My final tip of the day can save you many backbreaking hours of pulling grasses out of your ornamental plants. Instead of pulling these grasses, how about using a product which can be sprayed over the top of your plants and kill off these unwanted grasses? I suggest using a product called Fusilade II. Fusilade II is a weed control product which can be safely sprayed directly on the foliage of your shrubs and flowering plants, eliminating only the grass which grows through them giving you a grass-free bed. You will need to re-apply this product every two months as new weeds emerge, but the time savings alone will pay for this product. Make sure you do not apply this product to your turf grass, as it will kill it.

Growing plants in containers using the methods I have outlined above will make your container gardens the talk of the town.
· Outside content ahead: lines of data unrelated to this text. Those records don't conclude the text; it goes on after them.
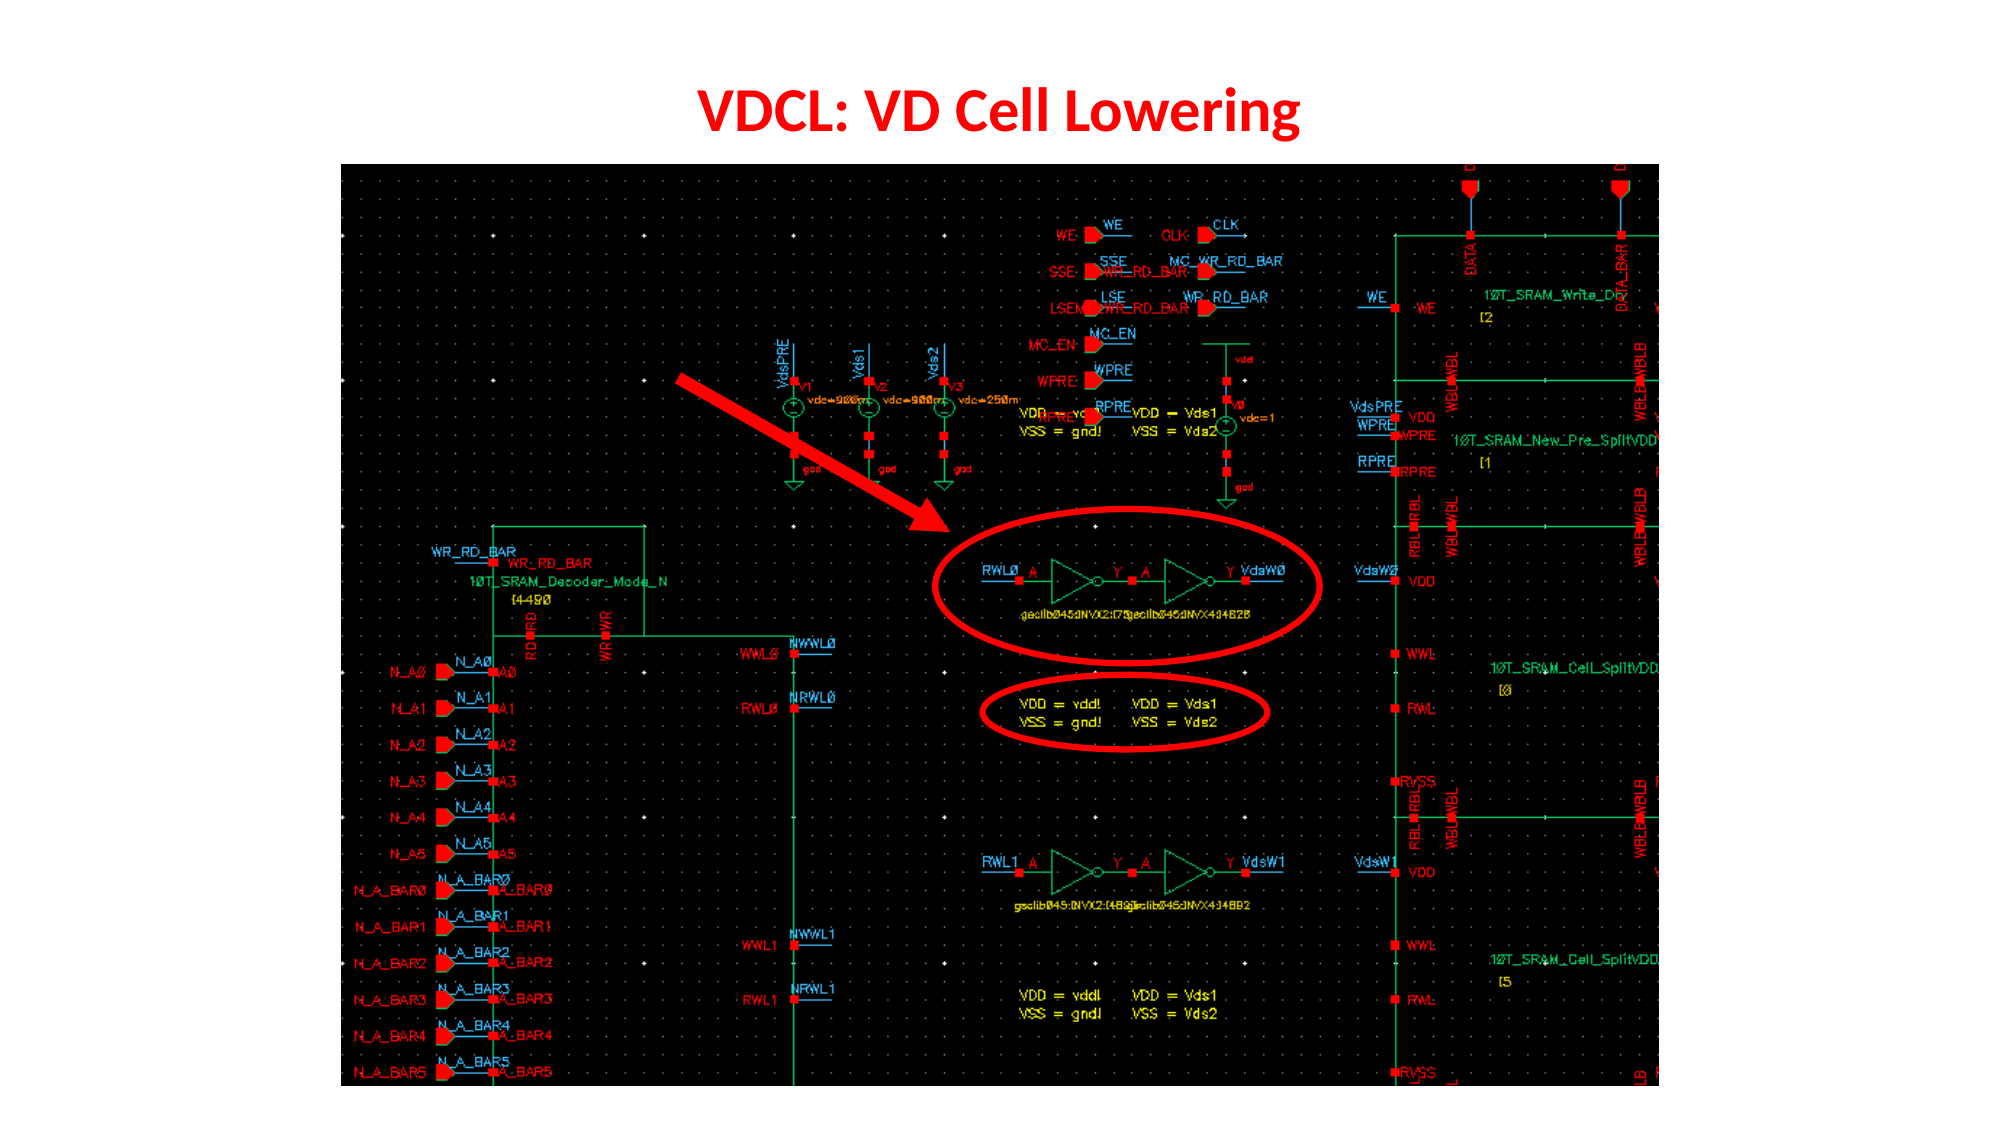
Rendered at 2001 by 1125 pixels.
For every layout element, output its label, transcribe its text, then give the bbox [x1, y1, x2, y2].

picture [340, 163, 1660, 1086]
text_box VDCL: VD Cell Lowering [311, 53, 1689, 188]
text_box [677, 377, 951, 533]
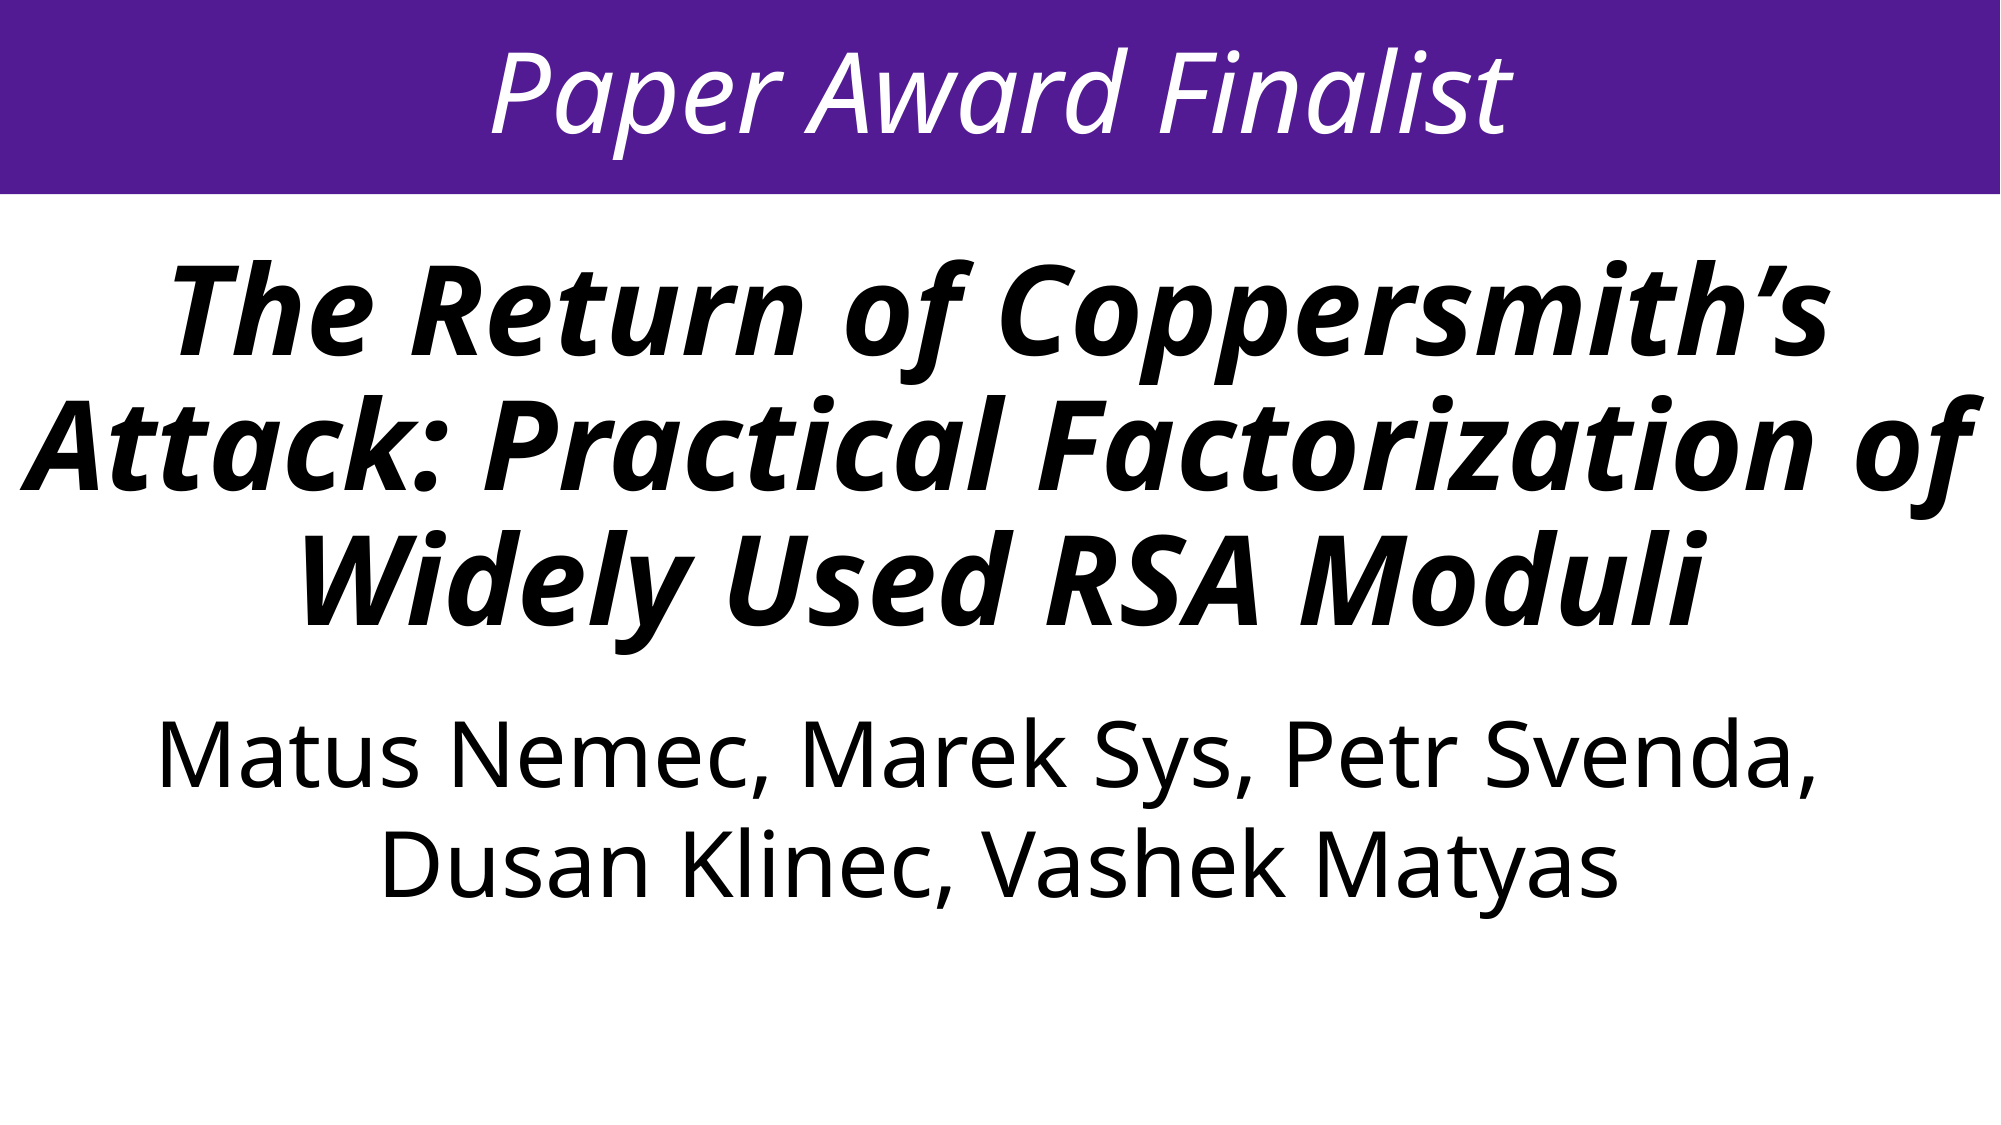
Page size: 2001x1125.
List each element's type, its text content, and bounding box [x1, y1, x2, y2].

text_box Matus Nemec, Marek Sys, Petr Svenda, Dusan Klinec, Vashek Matyas [139, 688, 1861, 923]
text_box [53, 659, 1135, 1028]
text_box The Return of Coppersmith’s Attack: Practical Factorization of Widely Used RSA Moduli [0, 244, 2000, 657]
text_box Paper Award Finalist [0, 0, 2000, 195]
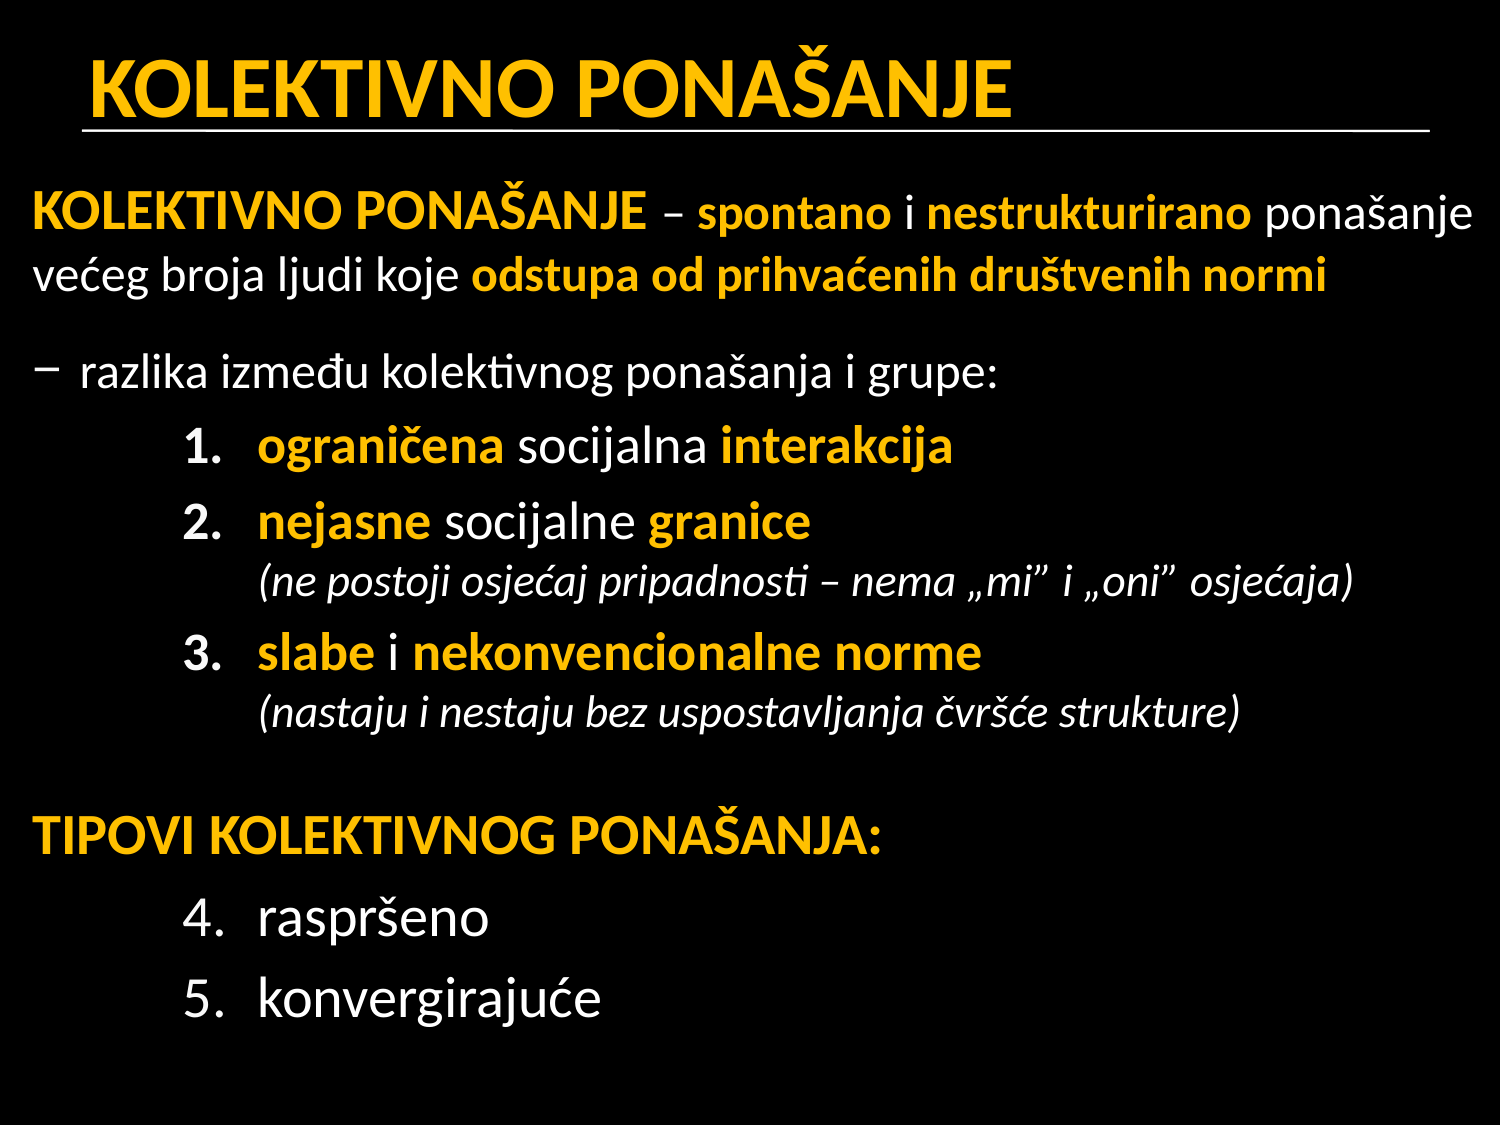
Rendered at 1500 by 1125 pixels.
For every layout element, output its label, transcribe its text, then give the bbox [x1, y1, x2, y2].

title KOLEKTIVNO PONAŠANJE [75, 11, 1442, 155]
text_box KOLEKTIVNO PONAŠANJE – spontano i nestrukturirano ponašanje većeg broja ljudi koje odstupa od prihvaćenih društvenih normi razlika između kolektivnog ponašanja i grupe: ograničena socijalna interakcija nejasne socijalne granice (ne postoji osjećaj pripadnosti – nema „mi” i „oni” osjećaja) slabe i nekonvencionalne norme (nastaju i nestaju bez uspostavljanja čvršće strukture) TIPOVI KOLEKTIVNOG PONAŠANJA: raspršeno konvergirajuće [17, 164, 1495, 1102]
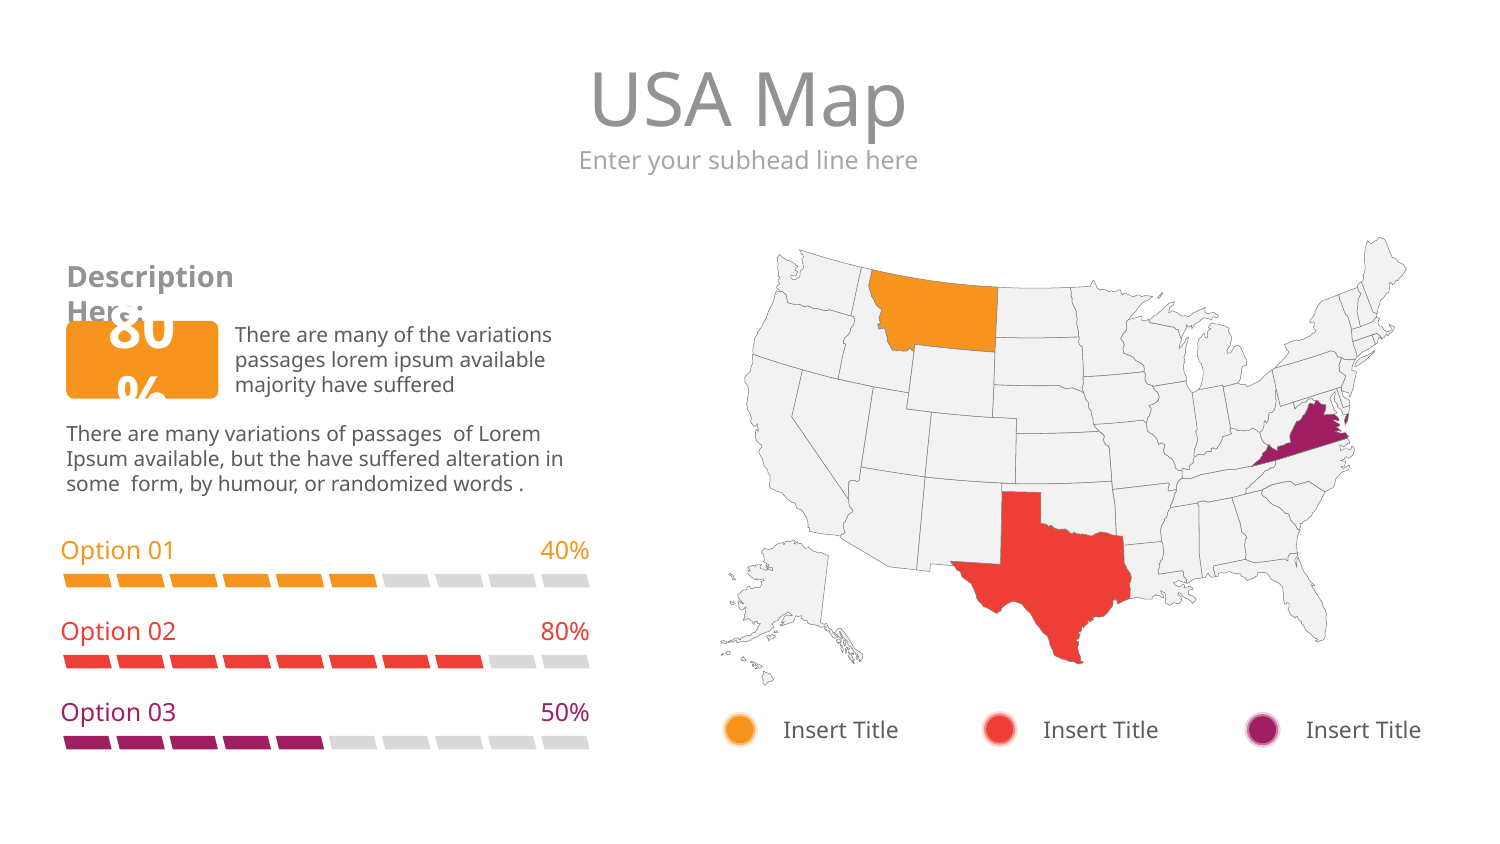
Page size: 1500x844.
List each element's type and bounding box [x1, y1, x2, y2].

text_box [66, 257, 590, 399]
text_box [981, 710, 1018, 748]
text_box [1291, 708, 1437, 751]
text_box [768, 708, 914, 751]
text_box [60, 696, 177, 727]
text_box [62, 573, 590, 588]
text_box [720, 237, 1407, 686]
text_box [62, 654, 590, 669]
text_box [60, 615, 177, 646]
text_box [60, 534, 177, 565]
text_box [1244, 711, 1281, 749]
list [62, 144, 1436, 174]
text_box [528, 696, 590, 727]
title [62, 55, 1436, 138]
text_box [528, 615, 590, 646]
text_box [721, 711, 759, 749]
text_box [528, 534, 590, 565]
text_box [1028, 708, 1174, 751]
text_box [66, 420, 591, 496]
text_box [62, 735, 590, 750]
Even small containers can be transformed into works of art. By dividing plants you already are growing, you can reduce the costs of purchasing new plants. Straightening up your crooked plants will add symmetry to the garden, and making your own plugs will keep your lawn looking good and beds neat. I hope you have enjoyed this week’s tips, and as I find more, I will share them with you. Good Luck and remember, without plants, we would not be here!